O problema principal parece-me transcender a atual composição das casas legislativas. Entre os atuais integrantes do Congresso Nacional, poucos têm condições de protagonizar de uma forma consistente os novos posicionamentos que se manifestam na sociedade. Dito de outra forma, o Brasil de hoje não tem uma elite política – um centro liberal – comparável ao que liderou o processo de redemocratização: gente como Tancredo Neves, Ulysses Guimarães, Montoro, Covas e mesmo Roberto Campos e Delfim Netto, que à época ocupavam cadeiras na Câmara Federal.

O desafio, portanto, é refazer drasticamente a classe política, renovar uma parcela considerável da atual, estimulando o surgimento de parlamentares mais qualificados, mais abertos a outros entendimentos do país e a novos valores. Para alterá-la nessa escala, é evidente que estamos sem material humano.

O desaparecimento da elite civil do período militar e o consequente esvaziamento do centro parece-me ter ocorrido por três razões principais:

(1) vários de seus integrantes faleceram num curto espaço de tempo; daí eu ter me referido a uma “entressafra”;
(2) o prolongado estertor do regime militar – especificamente os seis anos do general Figueiredo – teve como consequência uma debilitação simétrica: de um lado, as Forças Armadas, sem fôlego e sem condições de renovar sua legitimidade, do outro, os líderes civis, desgastados por duas décadas de oposição apenas discursiva, sem acesso a posições de poder real;
(3) consumada a transição em 1985, no clima de ingenuidade e utopia que se instaurou e depositando esperanças excessivas na reintegração do sistema político por meio da Constituinte, uma grande parte da sociedade subitamente se encantou com Lula e o PT, passando a ver o aparecimento deles como a chegada do milênio, demiurgos da grande redenção nacional após cinco amaldiçoados séculos de história.

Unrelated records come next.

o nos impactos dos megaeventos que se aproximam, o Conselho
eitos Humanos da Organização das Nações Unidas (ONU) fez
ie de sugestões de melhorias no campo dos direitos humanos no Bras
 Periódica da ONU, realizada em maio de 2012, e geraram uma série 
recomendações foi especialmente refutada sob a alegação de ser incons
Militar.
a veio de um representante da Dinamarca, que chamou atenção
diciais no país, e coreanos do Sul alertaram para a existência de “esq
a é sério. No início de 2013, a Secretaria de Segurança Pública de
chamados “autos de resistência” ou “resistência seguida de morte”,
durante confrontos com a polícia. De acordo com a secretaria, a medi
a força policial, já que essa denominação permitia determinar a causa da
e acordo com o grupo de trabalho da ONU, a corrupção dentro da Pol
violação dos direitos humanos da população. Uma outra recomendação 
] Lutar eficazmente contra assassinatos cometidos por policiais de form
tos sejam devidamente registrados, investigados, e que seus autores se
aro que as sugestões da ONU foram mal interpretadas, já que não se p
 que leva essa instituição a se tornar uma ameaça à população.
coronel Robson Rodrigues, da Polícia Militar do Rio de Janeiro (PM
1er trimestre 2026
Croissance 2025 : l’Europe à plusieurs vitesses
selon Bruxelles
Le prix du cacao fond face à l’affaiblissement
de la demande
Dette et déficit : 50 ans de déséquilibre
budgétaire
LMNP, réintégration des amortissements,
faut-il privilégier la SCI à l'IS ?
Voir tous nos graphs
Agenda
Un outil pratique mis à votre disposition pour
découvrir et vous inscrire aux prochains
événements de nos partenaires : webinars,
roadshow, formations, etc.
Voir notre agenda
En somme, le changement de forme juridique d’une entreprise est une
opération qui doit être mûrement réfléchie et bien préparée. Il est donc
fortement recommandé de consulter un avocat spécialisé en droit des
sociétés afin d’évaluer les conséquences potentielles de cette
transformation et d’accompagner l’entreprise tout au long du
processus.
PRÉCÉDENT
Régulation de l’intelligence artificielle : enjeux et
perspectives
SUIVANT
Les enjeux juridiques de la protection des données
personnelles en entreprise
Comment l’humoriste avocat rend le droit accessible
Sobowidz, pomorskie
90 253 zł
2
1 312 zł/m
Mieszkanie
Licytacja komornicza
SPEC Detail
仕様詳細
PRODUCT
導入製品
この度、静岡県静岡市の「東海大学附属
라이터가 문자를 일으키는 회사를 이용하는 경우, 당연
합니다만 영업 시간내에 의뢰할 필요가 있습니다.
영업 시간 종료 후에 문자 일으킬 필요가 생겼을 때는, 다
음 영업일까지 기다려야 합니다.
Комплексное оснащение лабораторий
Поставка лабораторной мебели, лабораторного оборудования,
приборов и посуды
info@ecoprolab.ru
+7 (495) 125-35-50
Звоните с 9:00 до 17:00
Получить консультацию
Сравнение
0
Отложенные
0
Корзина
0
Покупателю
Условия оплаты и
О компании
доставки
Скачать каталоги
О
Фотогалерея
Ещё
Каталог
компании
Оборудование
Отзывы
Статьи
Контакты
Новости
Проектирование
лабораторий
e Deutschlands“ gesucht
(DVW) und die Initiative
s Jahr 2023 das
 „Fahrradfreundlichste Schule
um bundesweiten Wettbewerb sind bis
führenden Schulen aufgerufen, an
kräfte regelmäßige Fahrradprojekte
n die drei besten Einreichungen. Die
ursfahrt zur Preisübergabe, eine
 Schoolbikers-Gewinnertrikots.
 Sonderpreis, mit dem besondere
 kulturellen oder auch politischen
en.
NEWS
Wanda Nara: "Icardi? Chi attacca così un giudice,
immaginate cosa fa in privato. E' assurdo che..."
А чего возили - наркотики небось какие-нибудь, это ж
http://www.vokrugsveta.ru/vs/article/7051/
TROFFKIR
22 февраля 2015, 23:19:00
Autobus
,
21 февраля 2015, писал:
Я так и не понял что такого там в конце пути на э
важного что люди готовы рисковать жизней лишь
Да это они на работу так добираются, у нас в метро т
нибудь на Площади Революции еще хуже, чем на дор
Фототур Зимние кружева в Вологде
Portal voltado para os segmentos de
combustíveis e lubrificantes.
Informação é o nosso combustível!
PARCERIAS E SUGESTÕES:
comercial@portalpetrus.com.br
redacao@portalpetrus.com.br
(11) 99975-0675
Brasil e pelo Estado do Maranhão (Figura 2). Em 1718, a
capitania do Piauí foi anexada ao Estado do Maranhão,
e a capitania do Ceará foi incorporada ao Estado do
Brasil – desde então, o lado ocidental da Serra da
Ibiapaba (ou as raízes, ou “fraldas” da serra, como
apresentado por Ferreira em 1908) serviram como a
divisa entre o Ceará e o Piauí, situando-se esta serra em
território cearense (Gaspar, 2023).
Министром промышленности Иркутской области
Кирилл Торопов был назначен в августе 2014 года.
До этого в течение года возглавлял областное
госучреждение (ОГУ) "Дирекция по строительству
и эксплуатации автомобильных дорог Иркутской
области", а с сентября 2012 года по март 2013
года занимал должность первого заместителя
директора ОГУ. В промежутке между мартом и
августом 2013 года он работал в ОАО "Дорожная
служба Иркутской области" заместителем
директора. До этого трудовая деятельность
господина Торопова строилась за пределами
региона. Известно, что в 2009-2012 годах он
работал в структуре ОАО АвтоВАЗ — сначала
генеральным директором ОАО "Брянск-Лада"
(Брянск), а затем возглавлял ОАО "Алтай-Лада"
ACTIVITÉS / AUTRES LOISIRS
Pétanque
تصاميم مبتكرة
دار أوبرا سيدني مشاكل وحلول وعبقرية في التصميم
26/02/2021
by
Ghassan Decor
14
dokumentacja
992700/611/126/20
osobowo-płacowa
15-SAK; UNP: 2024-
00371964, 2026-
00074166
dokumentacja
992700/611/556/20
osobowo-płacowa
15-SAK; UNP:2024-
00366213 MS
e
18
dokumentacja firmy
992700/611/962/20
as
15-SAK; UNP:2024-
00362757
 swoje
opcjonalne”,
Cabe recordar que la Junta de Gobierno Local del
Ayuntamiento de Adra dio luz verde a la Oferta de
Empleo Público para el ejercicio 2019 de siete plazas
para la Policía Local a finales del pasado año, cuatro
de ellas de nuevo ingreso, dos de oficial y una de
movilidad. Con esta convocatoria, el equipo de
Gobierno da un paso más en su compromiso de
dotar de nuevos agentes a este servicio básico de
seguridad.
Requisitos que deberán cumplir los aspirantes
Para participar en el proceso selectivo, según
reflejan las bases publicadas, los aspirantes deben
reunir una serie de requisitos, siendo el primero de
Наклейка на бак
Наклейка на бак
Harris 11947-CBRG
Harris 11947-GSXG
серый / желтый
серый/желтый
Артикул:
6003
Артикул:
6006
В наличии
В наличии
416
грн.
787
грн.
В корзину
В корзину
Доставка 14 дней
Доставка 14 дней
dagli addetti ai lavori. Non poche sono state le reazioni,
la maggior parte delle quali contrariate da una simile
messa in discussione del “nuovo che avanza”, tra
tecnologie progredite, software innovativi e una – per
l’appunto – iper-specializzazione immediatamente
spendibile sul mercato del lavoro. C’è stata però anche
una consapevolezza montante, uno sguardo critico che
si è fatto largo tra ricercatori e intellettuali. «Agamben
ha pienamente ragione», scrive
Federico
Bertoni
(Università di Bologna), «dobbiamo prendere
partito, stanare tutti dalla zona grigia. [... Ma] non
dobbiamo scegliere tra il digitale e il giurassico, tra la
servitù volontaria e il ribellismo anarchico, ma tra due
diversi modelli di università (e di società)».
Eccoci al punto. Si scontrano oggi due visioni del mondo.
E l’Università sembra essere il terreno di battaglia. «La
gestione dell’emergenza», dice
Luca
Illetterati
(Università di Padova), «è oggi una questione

Naquele transe, o Brasil não tomou a nuvem por Juno. Fez pior. Julgou que o céu lhe enviara uma infinidade de bênçãos, quando na realidade o que de lá descia era uma nuvem de gafanhotos. No embalo da utopia, acolheu o PT como uma força política moderna, responsável e consistente, capaz não só de ocupar o centro, mas de efetivamente revitalizá-lo. Saldar os custos de tal equívoco não é algo que possamos fazer da noite para o dia.

Produzir uma geração de políticos que seja nova não só no sentido temporal, mas porque encarne de fato um novo modelo, não é uma questão trivial. Requer um reexame das concepções vigentes acerca da própria atividade política: de sua natureza, dos diferentes papeis de que ela se compõe e dos componentes éticos que deve conter.